Il monumento di Gengis Khan a Tsonjin Boldog

Il monumento di Gengis Khan a Tsonjin Boldog - Chiara Zappa

Lungo la strada che porta al monumento dedicato a Gengis Khan a Tsonjin Boldog non è raro imbattersi in squadre di militari intenti a piantumare arbusti: sono gli alfieri della campagna nazionale “Un miliardo di alberi” contro l’avanzata del deserto. La colossale statua di acciaio che con i suoi 40 metri è il monumento equestre più alto al mondo è un tributo al fondatore del glorioso impero mongolo, che nel XIII secolo si estendeva dalla Corea fino alla Polonia. Chinggis, come è chiamato qui, rappresenta uno degli elementi intorno a cui si sta ricostruendo l’identità post-comunista, come dimostra il nuovo e modernissimo museo dedicato al condottiero, aperto a pochi metri da piazza Sükhbaatar.

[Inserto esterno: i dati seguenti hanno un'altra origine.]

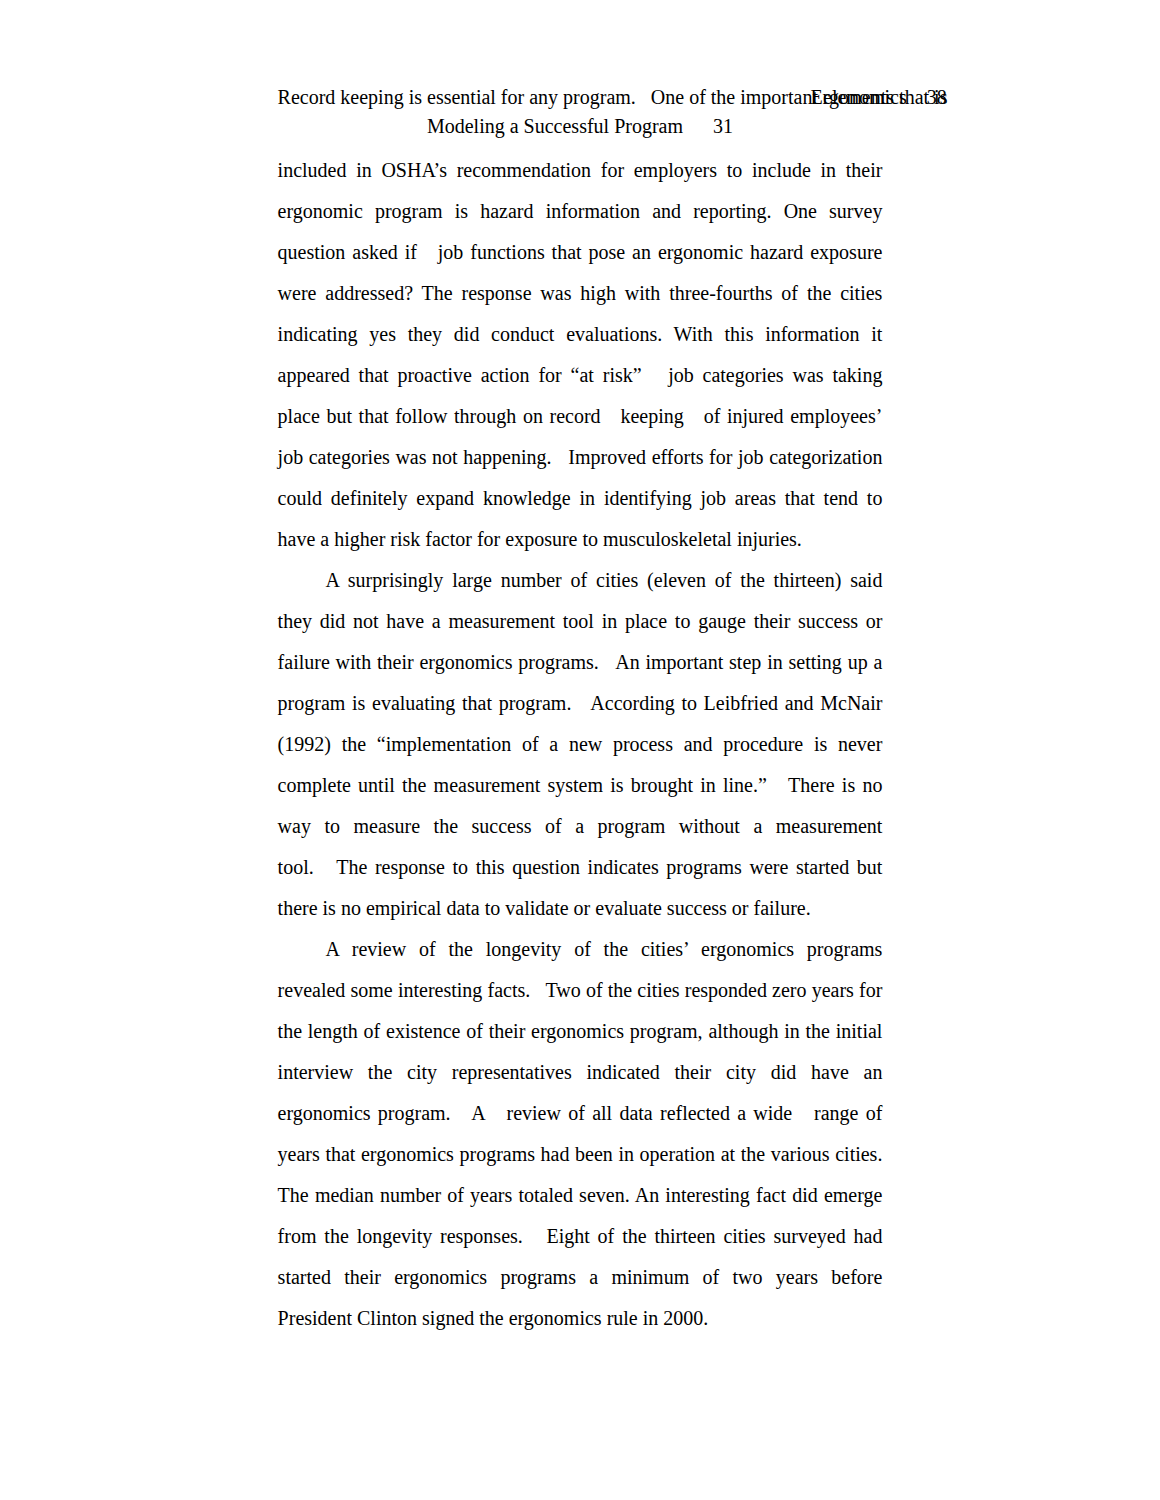Record keeping is essential for any program. One of the important elements that is Ergonomics 38
Modeling a Successful Program 31
included in OSHA’s recommendation for employers to include in their ergonomic program is hazard information and reporting. One survey question asked if job functions that pose an ergonomic hazard exposure were addressed? The response was high with three-fourths of the cities indicating yes they did conduct evaluations. With this information it appeared that proactive action for “at risk” job categories was taking place but that follow through on record keeping of injured employees’ job categories was not happening. Improved efforts for job categorization could definitely expand knowledge in identifying job areas that tend to have a higher risk factor for exposure to musculoskeletal injuries.
A surprisingly large number of cities (eleven of the thirteen) said they did not have a measurement tool in place to gauge their success or failure with their ergonomics programs. An important step in setting up a program is evaluating that program. According to Leibfried and McNair (1992) the “implementation of a new process and procedure is never complete until the measurement system is brought in line.” There is no way to measure the success of a program without a measurement tool. The response to this question indicates programs were started but there is no empirical data to validate or evaluate success or failure.
A review of the longevity of the cities’ ergonomics programs revealed some interesting facts. Two of the cities responded zero years for the length of existence of their ergonomics program, although in the initial interview the city representatives indicated their city did have an ergonomics program. A review of all data reflected a wide range of years that ergonomics programs had been in operation at the various cities. The median number of years totaled seven. An interesting fact did emerge from the longevity responses. Eight of the thirteen cities surveyed had started their ergonomics programs a minimum of two years before President Clinton signed the ergonomics rule in 2000.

La rinascita culturale della Mongolia, tuttavia, attinge oggi dalla tradizione – dal buddhismo alle forme teatrali e musicali autoctone – per aprirsi ai nuovi stimoli globali: la recente edizione del festival di Ulan Bator dedicato alla Media art ha portato in diversi angoli della città opere e performance di esponenti tedeschi e taiwanesi, francesi e giapponesi, a fianco di quelli locali. Sulla scena culturale popolare, invece, spicca la Corea del Sud, che domina non solo con l’onnipresente K-pop ma anche con le sue serie tv e il cinema, oltre che con la gastronomia: gli ottimi ristoranti coreani sono una garanzia per gli amanti della buona cucina. Ma anche chi apprezza la movida notturna è destinato a non rimanere deluso, tra i numerosi bar e i popolarissimi locali di karaoke. Ulan Bator, nonostante le sue contraddizioni, punta insomma a diventare una capitale cosmopolita e dinamica, capace di farsi notare sulla scena globale.